***** Provided data *****
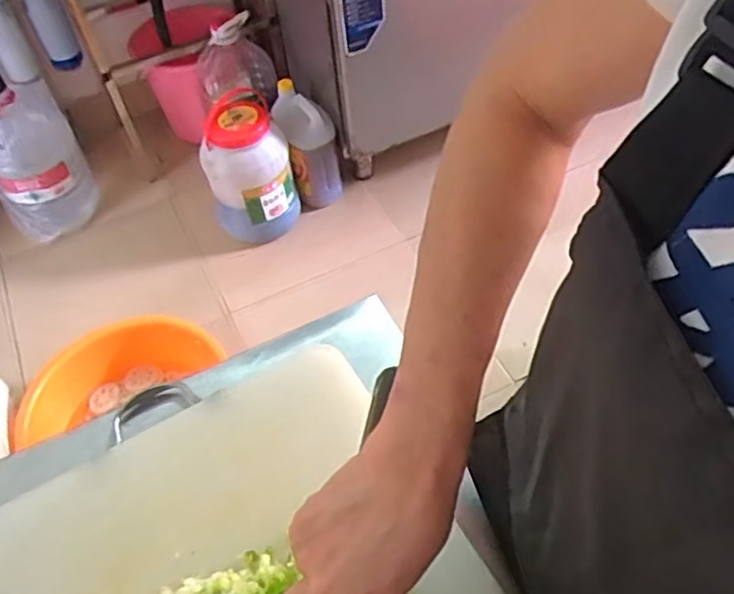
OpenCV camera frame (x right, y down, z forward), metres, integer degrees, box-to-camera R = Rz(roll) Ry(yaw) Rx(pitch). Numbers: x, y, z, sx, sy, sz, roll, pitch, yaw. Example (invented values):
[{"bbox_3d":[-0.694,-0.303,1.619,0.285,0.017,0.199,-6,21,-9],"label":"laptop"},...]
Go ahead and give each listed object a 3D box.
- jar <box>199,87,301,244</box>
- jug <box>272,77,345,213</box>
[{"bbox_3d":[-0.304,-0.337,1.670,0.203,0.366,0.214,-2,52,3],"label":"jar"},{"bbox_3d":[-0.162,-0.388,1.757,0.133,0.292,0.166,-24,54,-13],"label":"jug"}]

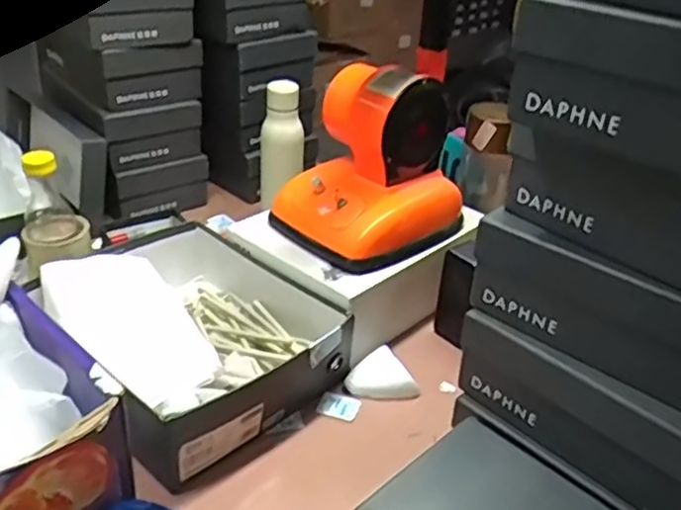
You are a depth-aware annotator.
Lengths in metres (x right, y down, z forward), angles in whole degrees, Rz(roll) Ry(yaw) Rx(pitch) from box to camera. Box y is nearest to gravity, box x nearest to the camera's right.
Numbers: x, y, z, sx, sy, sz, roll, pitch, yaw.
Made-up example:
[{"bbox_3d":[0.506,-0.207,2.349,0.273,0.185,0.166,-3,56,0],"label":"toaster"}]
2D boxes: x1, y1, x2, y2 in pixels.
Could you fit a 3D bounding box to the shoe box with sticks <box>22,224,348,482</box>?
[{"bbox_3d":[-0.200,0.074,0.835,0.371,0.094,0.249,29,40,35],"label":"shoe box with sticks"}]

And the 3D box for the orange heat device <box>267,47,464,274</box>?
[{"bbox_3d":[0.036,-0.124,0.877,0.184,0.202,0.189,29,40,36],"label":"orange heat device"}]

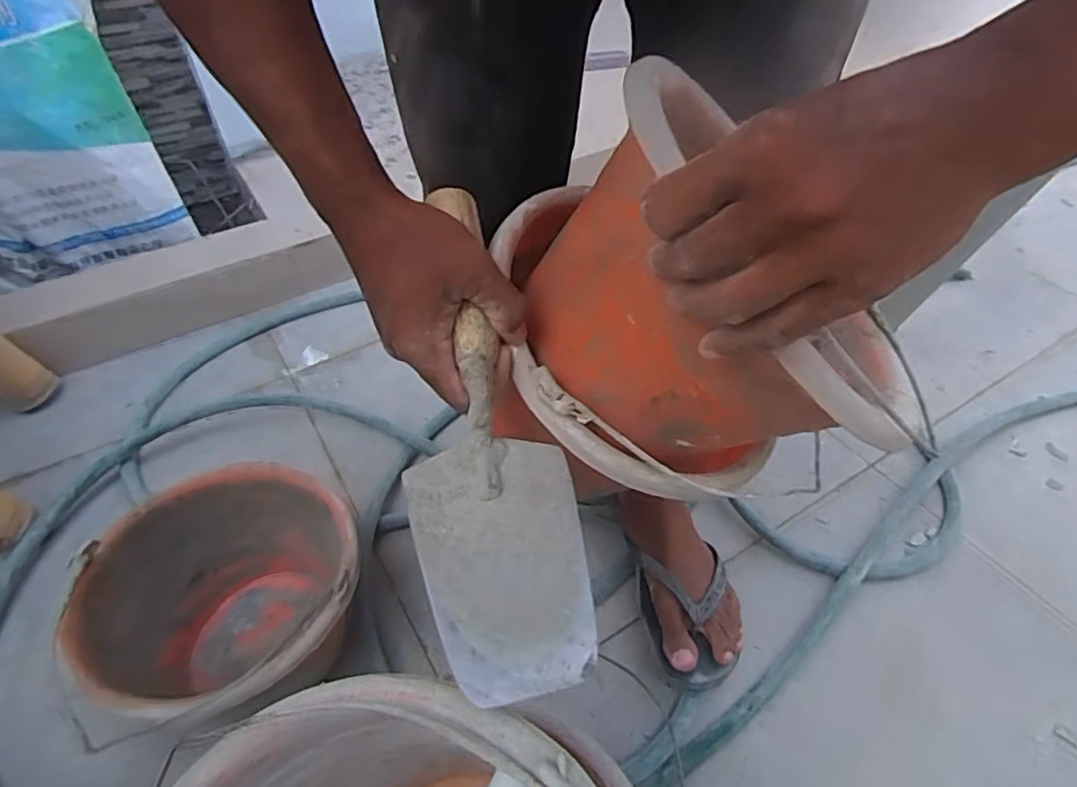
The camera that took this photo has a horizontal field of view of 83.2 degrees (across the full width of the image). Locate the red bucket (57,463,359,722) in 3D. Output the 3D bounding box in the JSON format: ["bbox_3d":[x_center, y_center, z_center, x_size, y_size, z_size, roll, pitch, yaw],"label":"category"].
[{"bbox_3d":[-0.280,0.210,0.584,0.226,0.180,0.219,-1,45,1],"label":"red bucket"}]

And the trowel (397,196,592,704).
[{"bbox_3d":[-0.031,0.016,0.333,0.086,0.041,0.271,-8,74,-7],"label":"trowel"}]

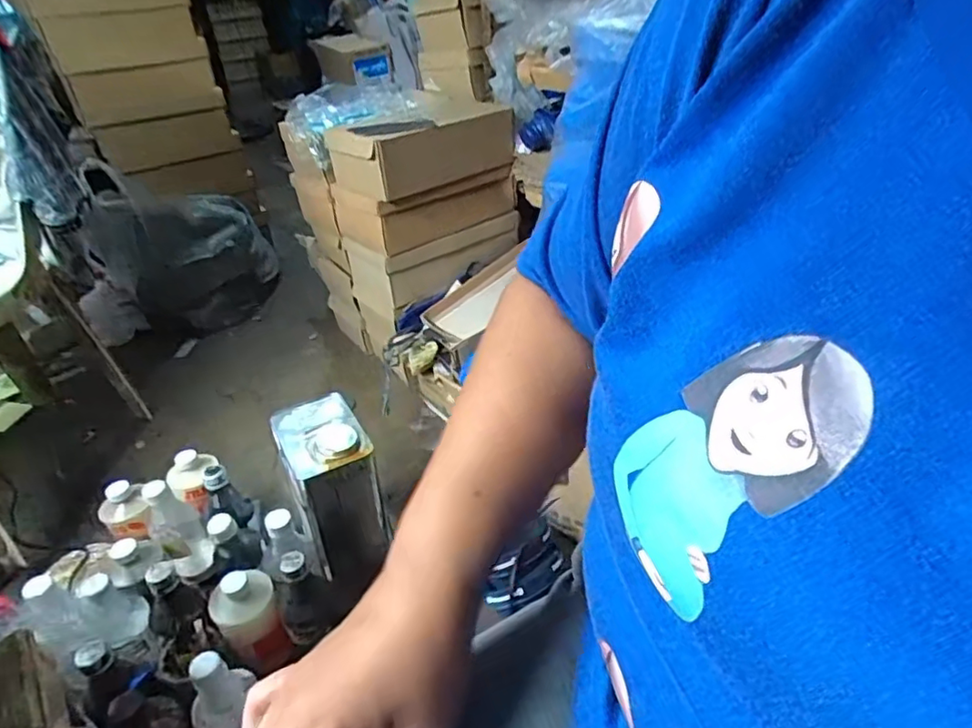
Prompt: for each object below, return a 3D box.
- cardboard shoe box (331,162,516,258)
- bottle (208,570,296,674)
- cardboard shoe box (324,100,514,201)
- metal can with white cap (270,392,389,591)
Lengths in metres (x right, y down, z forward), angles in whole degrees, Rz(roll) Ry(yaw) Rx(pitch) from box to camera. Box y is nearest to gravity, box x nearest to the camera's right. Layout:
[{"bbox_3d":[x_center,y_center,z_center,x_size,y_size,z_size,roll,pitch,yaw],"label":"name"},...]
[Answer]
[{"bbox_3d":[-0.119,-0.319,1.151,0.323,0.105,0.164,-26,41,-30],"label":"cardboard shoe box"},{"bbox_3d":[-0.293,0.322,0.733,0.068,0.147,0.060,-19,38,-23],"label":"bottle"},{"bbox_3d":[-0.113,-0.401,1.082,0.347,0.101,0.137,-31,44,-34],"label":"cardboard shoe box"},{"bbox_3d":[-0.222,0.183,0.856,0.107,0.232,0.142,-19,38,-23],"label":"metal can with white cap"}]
*****
Problem description:
What is needed is an exact copy of the lines from the start of the records through the line containing "You are a depth-aware annotator.", with no pictures.

Answer space:
OpenCV camera frame (x right, y down, z forward), metres, integer degrees, box-to-camera R = Rz(roll) Ry(yaw) Rx(pitch). Numbers: x, y, z, sx, sy, sz, roll, pitch, yaw. Example (invented values):
[{"bbox_3d":[-0.694,-0.303,1.619,0.285,0.017,0.199,-6,21,-9],"label":"laptop"},...]
Go ahead and give each listed object a 3D box.
- jar <box>199,87,301,244</box>
- jug <box>272,77,345,213</box>
[{"bbox_3d":[-0.304,-0.337,1.670,0.203,0.366,0.214,-2,52,3],"label":"jar"},{"bbox_3d":[-0.162,-0.388,1.757,0.133,0.292,0.166,-24,54,-13],"label":"jug"}]

You are a depth-aware annotator.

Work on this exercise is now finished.